If, like me, you spend large amounts of time designing, discussing, and proving things about programming languages and formal calculi, chances are you have used Ott (and if you do, but you haven’t, you are really missing out). You write down a formal system once, in a special format that Ott understands, and Ott typechecks it and can automatically generate nice LaTeX as well as code for proof assistants like Coq or Isabelle.
However, anyone who has worked with Ott is familiar with is the dreaded ambiguous parse error. Quite often Ott grammars end up being ambiguous, and Ott needs some guidance to know which parse you want. However, the error messages are horrendous: Ott spews forth several massive parse trees in a format requiring formidable patience to read. Finding the slight differences between two such parse trees is an exercise in seizure-inducing tedium.
I got sick of this so I wrote a little tool to help, which is now available on Hackage: ottparse-pretty.

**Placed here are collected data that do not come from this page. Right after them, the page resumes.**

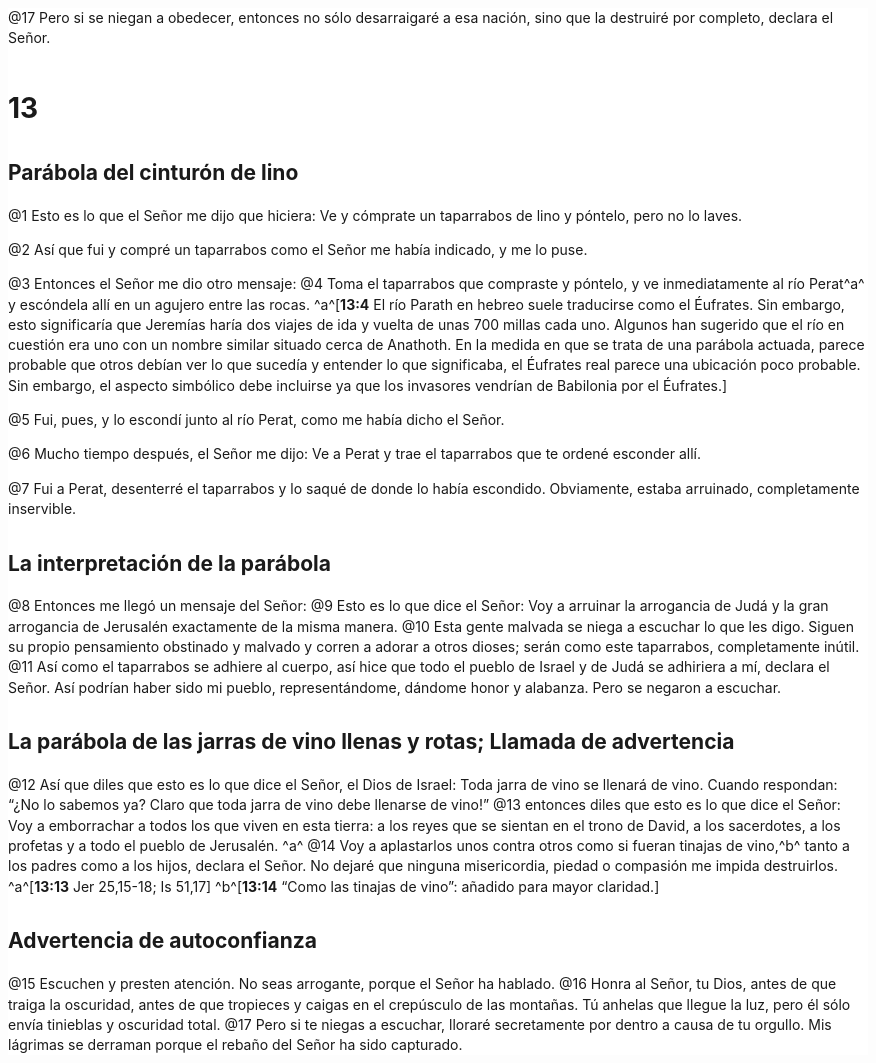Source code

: @17 Pero si se niegan a obedecer, entonces no sólo desarraigaré a esa nación, sino que la destruiré por completo, declara el Señor. 

# 13 
## Parábola del cinturón de lino
@1 Esto es lo que el Señor me dijo que hiciera: Ve y cómprate un taparrabos de lino y póntelo, pero no lo laves. 

@2 Así que fui y compré un taparrabos como el Señor me había indicado, y me lo puse. 

@3 Entonces el Señor me dio otro mensaje: @4 Toma el taparrabos que compraste y póntelo, y ve inmediatamente al río Perat^a^ y escóndela allí en un agujero entre las rocas. 
^a^[**13:4** El río Parath en hebreo suele traducirse como el Éufrates. Sin embargo, esto significaría que Jeremías haría dos viajes de ida y vuelta de unas 700 millas cada uno. Algunos han sugerido que el río en cuestión era uno con un nombre similar situado cerca de Anathoth. En la medida en que se trata de una parábola actuada, parece probable que otros debían ver lo que sucedía y entender lo que significaba, el Éufrates real parece una ubicación poco probable. Sin embargo, el aspecto simbólico debe incluirse ya que los invasores vendrían de Babilonia por el Éufrates.]

@5 Fui, pues, y lo escondí junto al río Perat, como me había dicho el Señor. 

@6 Mucho tiempo después, el Señor me dijo: Ve a Perat y trae el taparrabos que te ordené esconder allí. 

@7 Fui a Perat, desenterré el taparrabos y lo saqué de donde lo había escondido. Obviamente, estaba arruinado, completamente inservible. 

## La interpretación de la parábola
@8 Entonces me llegó un mensaje del Señor: @9 Esto es lo que dice el Señor: Voy a arruinar la arrogancia de Judá y la gran arrogancia de Jerusalén exactamente de la misma manera. @10 Esta gente malvada se niega a escuchar lo que les digo. Siguen su propio pensamiento obstinado y malvado y corren a adorar a otros dioses; serán como este taparrabos, completamente inútil. @11 Así como el taparrabos se adhiere al cuerpo, así hice que todo el pueblo de Israel y de Judá se adhiriera a mí, declara el Señor. Así podrían haber sido mi pueblo, representándome, dándome honor y alabanza. Pero se negaron a escuchar. 

## La parábola de las jarras de vino llenas y rotas; Llamada de advertencia
@12 Así que diles que esto es lo que dice el Señor, el Dios de Israel: Toda jarra de vino se llenará de vino. Cuando respondan: “¿No lo sabemos ya? Claro que toda jarra de vino debe llenarse de vino!” @13 entonces diles que esto es lo que dice el Señor: Voy a emborrachar a todos los que viven en esta tierra: a los reyes que se sientan en el trono de David, a los sacerdotes, a los profetas y a todo el pueblo de Jerusalén. ^a^ @14 Voy a aplastarlos unos contra otros como si fueran tinajas de vino,^b^ tanto a los padres como a los hijos, declara el Señor. No dejaré que ninguna misericordia, piedad o compasión me impida destruirlos. 
^a^[**13:13** Jer 25,15-18; Is 51,17] ^b^[**13:14** “Como las tinajas de vino”: añadido para mayor claridad.]

## Advertencia de autoconfianza
@15 Escuchen y presten atención. No seas arrogante, porque el Señor ha hablado. @16 Honra al Señor, tu Dios, antes de que traiga la oscuridad, antes de que tropieces y caigas en el crepúsculo de las montañas. Tú anhelas que llegue la luz, pero él sólo envía tinieblas y oscuridad total. @17 Pero si te niegas a escuchar, lloraré secretamente por dentro a causa de tu orgullo. Mis lágrimas se derraman porque el rebaño del Señor ha sido capturado.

You paste in an Ott parse tree and it shows it to you in a nicely formatted tree view with a bunch of useless cruft removed. For example, it turns this:
(St_node :formula:formula_judgement: (Ste_st (St_node :judgement:judgement_Jtype: (Ste_st
(St_node :Jtype:coerce: (Ste_st (St_nonterm G)) (Ste_st (St_nonterm g)) (Ste_st (St_node
:s:T_MultiTypeApp: (Ste_st (St_node :s:T_EqTy: (Ste_st (St_node :s:T_MultiTypeApp: (Ste_st
(St_node :s:T_MultiKindApp: (Ste_st (St_node :s:T_Cons: (Ste_st (St_nonterm H)))) (Ste_st
(St_nonterm k)))) (Ste_st (St_nonterm t)))) (Ste_st (St_node :s:T_MultiKindApp: (Ste_st
(St_node :s:T_Cons: (Ste_st (St_nonterm H)))) (Ste_st (St_nonterm k)))))) (Ste_st (St_nonterm
formula_judgement | `- judgement_Jtype | `- coerce | +- G | +- g | `- T_MultiTypeApp | +- T_EqTy | | | +- T_MultiTypeApp | | | | | +- T_MultiKindApp | | | | | | | +- T_Cons | | | | | | | | | `- H | | | | | | | `- k | | | | | `- t | | | `- T_MultiKindApp | | | +- T_Cons | | | | | `- H | | | `- k | `- t'
It’s pretty simplistic at the moment—I may add more features depending on feedback. But it’s been useful for me so it seemed worth packaging it up in case it’s useful to anyone else.